A museum in Glasgow will offer the final chance to see an exhibition showcasing fashion designer Dame Mary Quant, often credited with pioneering the mini skirt and super-high hemlines.
Opening at the Kelvingrove Museum on Saturday, the retrospective Mary Quant: Fashion Revolutionary includes more than 100 garments, accessories, cosmetics and photographs from the V&A Museum’s extensive collection.
It will be the last stop of the touring exhibition before the pieces are put back into storage.
Dame Mary died last month aged 93, leaving behind a lasting legacy after she blazed a trail in women’s fashion in the 1960s.
The exhibition focuses on the period between 1955 and 1975 when Dame Mary revolutionised women’s fashion with subversive and playful designs for a younger generation.
Visitors can expect highlights including the “wet collection” of PVC rainwear that featured on an edition of Vogue, a collection of Daisy dolls created in Scotland by Lanarkshire-based Model Toys, and the dress Dame Mary wore when receiving her OBE in 1966.
Heather Tilbury Phillips, former director of Mary Quant Limited and an adviser to the V&A on the exhibition, said: “I know how delighted Mary would have been that the exhibition is here at this wonderful venue in Glasgow.
“We very much enjoyed several highly successful and inspirational trips to Scotland together visiting fabric and knitwear producers and leading retailers.

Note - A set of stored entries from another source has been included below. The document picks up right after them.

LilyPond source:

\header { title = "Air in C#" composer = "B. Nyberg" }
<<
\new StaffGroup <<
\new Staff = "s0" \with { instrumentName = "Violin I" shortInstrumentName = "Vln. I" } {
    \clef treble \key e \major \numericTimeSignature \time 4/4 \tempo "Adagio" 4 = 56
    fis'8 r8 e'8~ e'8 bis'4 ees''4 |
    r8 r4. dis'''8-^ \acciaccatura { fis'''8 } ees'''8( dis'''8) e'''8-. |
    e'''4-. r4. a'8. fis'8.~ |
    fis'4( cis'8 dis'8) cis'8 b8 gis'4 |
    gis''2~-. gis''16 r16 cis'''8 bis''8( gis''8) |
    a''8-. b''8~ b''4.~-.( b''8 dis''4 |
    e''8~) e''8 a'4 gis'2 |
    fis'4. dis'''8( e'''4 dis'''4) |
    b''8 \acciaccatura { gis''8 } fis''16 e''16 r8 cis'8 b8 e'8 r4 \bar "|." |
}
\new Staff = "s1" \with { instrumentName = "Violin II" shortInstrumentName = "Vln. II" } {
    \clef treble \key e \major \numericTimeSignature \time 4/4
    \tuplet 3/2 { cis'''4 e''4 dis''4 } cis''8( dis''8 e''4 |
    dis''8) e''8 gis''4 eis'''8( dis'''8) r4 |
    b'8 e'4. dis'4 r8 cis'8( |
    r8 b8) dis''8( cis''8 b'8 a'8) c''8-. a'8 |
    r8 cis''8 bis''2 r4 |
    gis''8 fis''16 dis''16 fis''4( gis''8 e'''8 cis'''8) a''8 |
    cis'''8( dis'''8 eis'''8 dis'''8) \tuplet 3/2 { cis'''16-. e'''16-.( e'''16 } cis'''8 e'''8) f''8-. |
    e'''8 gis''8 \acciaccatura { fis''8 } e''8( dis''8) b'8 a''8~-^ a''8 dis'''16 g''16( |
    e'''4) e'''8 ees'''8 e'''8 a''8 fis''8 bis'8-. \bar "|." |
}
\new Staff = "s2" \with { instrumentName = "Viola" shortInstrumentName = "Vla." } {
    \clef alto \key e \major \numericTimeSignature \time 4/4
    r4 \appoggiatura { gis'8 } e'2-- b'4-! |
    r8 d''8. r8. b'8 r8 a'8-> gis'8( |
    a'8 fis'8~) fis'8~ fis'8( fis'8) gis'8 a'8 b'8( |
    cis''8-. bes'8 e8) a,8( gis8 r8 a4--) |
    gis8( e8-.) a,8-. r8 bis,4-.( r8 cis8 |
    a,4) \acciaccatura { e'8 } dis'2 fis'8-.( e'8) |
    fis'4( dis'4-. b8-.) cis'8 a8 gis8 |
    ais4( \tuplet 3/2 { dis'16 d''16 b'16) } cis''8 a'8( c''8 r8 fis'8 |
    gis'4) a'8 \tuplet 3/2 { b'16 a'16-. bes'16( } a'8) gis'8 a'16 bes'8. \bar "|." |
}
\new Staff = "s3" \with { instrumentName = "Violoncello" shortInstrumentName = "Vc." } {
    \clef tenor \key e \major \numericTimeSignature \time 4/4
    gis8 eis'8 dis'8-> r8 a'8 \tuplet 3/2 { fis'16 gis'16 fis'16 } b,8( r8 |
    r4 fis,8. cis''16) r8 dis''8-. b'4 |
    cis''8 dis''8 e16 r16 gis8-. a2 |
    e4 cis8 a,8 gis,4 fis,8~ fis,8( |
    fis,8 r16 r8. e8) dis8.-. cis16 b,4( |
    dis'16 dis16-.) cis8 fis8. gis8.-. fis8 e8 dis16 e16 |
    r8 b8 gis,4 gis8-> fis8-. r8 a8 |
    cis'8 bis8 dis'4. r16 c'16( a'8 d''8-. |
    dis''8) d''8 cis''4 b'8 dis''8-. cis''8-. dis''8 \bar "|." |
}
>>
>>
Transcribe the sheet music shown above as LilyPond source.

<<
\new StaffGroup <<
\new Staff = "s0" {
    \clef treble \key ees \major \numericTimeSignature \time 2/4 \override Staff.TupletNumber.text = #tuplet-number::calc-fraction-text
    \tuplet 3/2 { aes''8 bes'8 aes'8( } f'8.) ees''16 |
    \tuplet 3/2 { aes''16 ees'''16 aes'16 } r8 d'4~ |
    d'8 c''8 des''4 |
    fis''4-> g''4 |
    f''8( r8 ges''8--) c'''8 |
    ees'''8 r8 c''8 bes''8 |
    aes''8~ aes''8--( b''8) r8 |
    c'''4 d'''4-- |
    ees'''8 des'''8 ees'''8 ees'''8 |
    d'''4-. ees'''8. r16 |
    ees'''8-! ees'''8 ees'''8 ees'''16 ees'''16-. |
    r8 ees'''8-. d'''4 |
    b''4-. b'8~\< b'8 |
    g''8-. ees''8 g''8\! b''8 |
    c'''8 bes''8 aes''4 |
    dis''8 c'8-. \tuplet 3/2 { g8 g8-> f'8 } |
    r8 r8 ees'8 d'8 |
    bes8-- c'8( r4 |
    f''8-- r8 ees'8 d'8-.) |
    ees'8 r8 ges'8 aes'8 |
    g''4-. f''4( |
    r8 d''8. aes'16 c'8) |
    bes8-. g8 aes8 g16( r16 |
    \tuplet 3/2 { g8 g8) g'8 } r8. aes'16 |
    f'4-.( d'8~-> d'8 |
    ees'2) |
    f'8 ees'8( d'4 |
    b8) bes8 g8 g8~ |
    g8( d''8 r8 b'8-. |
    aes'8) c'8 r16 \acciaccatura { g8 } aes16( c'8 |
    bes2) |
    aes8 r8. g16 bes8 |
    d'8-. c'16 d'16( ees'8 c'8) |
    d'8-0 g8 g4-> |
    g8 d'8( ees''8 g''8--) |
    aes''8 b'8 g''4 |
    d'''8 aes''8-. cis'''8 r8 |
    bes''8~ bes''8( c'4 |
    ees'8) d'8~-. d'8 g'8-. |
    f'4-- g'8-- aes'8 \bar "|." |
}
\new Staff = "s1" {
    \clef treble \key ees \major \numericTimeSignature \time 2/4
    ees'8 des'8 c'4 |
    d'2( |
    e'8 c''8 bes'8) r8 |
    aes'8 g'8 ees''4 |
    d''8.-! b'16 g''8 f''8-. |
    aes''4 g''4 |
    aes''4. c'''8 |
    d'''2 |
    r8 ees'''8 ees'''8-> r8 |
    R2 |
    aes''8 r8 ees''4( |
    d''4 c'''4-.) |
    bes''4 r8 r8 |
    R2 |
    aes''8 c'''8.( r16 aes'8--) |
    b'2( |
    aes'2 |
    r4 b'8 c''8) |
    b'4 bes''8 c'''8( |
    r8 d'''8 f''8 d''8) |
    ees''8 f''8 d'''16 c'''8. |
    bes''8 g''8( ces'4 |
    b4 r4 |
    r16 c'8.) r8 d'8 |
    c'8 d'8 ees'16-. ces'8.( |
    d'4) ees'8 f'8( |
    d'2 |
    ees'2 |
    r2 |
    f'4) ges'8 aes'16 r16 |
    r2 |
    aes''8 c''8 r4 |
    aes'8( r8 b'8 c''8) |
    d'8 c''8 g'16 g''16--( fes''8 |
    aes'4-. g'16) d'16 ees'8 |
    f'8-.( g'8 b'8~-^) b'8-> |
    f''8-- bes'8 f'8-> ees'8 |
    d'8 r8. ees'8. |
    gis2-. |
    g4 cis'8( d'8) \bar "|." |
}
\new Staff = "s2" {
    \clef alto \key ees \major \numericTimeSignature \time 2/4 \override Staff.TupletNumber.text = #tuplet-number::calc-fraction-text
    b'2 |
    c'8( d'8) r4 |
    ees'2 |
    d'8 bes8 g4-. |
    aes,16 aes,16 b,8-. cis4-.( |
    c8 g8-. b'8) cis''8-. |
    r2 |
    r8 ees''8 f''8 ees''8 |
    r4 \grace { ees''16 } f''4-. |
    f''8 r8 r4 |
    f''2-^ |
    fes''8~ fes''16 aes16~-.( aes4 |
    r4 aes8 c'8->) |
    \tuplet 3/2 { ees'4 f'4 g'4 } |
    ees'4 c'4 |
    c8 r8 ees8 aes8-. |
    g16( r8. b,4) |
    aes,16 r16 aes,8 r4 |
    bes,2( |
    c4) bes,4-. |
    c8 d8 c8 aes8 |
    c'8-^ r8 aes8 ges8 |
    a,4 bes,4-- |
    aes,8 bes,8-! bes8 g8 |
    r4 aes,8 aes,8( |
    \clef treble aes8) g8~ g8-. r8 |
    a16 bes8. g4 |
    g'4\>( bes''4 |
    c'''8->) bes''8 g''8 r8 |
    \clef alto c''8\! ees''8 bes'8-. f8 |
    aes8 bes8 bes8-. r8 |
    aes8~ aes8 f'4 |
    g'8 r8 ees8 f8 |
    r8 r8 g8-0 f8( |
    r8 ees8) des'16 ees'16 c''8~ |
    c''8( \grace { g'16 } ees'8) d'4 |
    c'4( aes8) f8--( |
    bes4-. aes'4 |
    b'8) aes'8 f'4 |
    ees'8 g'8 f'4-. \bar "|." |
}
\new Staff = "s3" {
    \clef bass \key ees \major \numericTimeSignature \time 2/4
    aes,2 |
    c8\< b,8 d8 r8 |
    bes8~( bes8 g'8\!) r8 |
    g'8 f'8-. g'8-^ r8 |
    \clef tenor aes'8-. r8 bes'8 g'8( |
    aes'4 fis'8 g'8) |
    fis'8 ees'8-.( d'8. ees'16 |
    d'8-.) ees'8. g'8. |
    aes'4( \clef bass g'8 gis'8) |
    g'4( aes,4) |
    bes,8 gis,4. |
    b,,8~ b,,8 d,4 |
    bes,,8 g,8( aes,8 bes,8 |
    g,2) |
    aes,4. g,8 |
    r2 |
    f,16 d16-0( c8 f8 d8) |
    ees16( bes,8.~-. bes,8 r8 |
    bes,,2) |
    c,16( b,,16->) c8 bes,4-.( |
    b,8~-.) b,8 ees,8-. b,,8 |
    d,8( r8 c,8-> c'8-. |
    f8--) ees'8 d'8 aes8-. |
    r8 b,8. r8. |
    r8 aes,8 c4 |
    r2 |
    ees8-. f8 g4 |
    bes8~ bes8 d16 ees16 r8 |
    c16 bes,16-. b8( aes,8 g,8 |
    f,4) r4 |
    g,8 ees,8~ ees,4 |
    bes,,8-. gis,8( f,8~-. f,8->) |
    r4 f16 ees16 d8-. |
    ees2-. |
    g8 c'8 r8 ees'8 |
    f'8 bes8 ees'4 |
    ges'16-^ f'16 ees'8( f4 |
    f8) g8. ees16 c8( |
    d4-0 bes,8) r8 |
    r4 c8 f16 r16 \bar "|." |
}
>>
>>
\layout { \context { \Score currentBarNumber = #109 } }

Jenny Lister, co-curator of Mary Quant at the V&A, added: “I’m thrilled that we can present another chance to see the Mary Quant exhibition in Scotland and I’m so looking forward to seeing the iconic Mary Quant dresses on display in the amazing building at Kelvingrove.
“It will be the perfect way of celebrating Dame Mary’s magnificent contribution to fashion.”
The exhibition will run until October 22 and tickets cost £8.50, concession £6.50, and is free for children under 12.